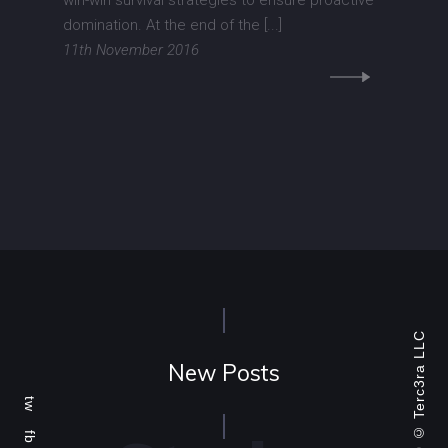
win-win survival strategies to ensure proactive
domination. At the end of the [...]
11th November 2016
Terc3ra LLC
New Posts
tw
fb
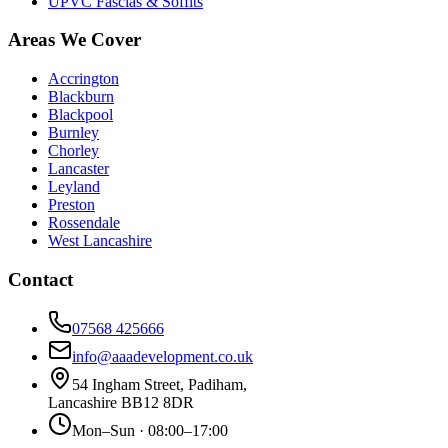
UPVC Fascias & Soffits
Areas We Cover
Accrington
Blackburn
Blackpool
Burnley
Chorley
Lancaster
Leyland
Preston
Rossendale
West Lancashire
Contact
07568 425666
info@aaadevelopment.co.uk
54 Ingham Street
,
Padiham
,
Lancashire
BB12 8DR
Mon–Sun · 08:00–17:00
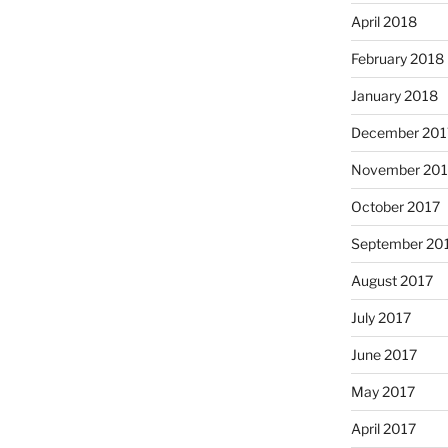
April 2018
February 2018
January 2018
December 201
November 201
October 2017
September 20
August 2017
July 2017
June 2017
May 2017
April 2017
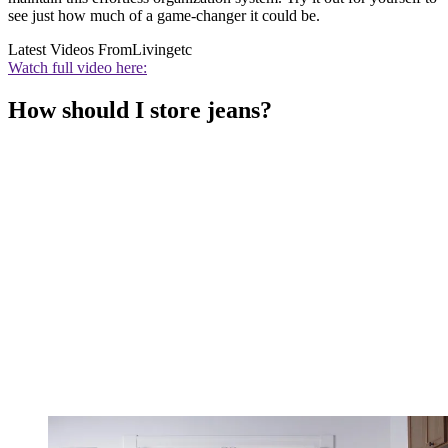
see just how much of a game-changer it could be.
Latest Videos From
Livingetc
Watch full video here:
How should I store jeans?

• • • • • • •

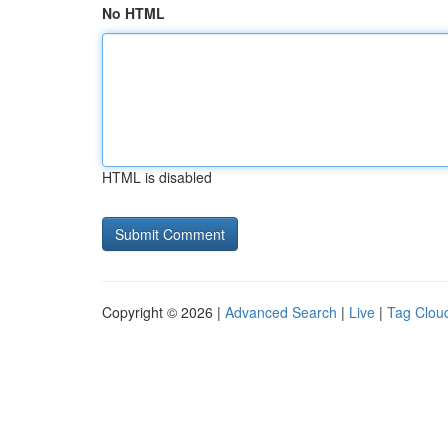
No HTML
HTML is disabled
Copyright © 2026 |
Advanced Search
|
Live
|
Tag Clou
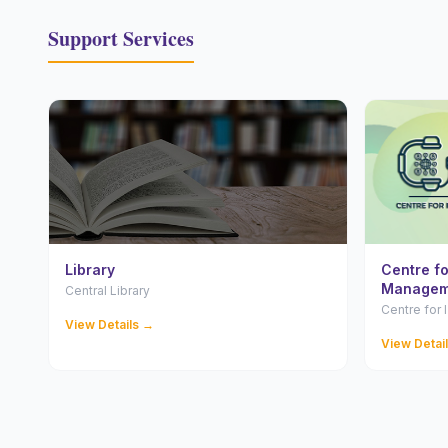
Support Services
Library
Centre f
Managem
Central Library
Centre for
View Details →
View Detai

• • • • • • •

THE PROBLEM: Everything starting at the line containing "see just how" and ending at the line containing "How should I store jeans?" in the records above should be repeated exactly, and only that.

TASK RESULT:
see just how much of a game-changer it could be.
Latest Videos From
Livingetc
Watch full video here:
How should I store jeans?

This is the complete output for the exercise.